Unter den datenhungrigen Apps fallen einige noch mal extra negativ ins Auge: Ovy mit dem größten Datenverbrauch insgesamt (Funktion und Tracking/Werbung) – gut dreimal mehr als die nächste App auf der Liste. Das ist der Menstruations-Kalender von Simple Design. Wiederum um den Faktor drei höher als der Verbrauch der folgenden, fast namensgleichen App ohne Bindestrich.

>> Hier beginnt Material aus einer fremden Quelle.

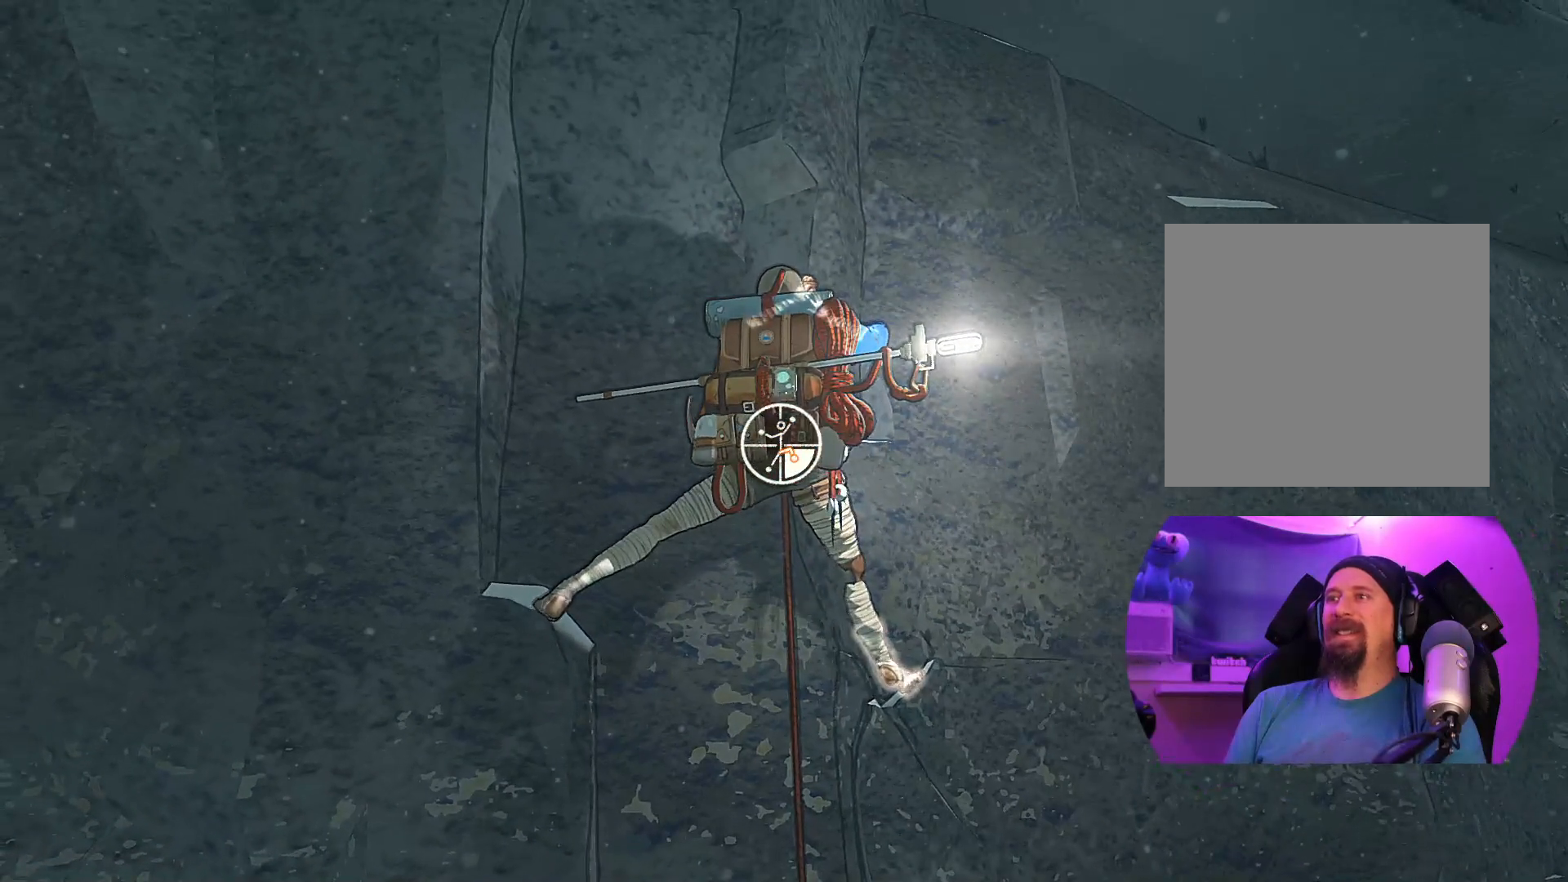
{"buttons": ["R1"], "left_stick": "center", "right_stick": "center", "events": [[317, "right_stick", "center"]]}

Clue hat einen sehr hohen Traffic, der nicht Werbung oder Tracking dient. Da die App keine nennenswert umfangreicheren Funktionen bietet als die anderen, scheint das aber kein notwendiger Funktionstraffic zu sein.
Warum sich diese Apps so unterscheiden, schauen wir uns im nächsten Absatz an.
Ovy und Simple Design: Nicht zu empfehlen
Einen Zykluskalender kann man fast ganz ohne Online-Traffic bauen, wie die besten Apps im Test zeigen. Aber wenn sich die App über Werbung finanziert, geht das natürlich nicht.
Ovy ist unser Schlusslicht in Sachen Datensparsamkeit. Unsere Liste der in Ovy gefundenen Tracker umfasst ganze dreizehn Anbieter. Die meisten davon gehören zum Shopify-Universum. Shopify ist eine E-Commerce-Software, mit der Händler ihre Produkte online vermarkten können. Viele Drittanbieter bieten Dienste an, mit denen Händler ihre Shopify-Shops zum Beispiel auch in Apps bewerben und potentielle Kund*innen tracken und binden können.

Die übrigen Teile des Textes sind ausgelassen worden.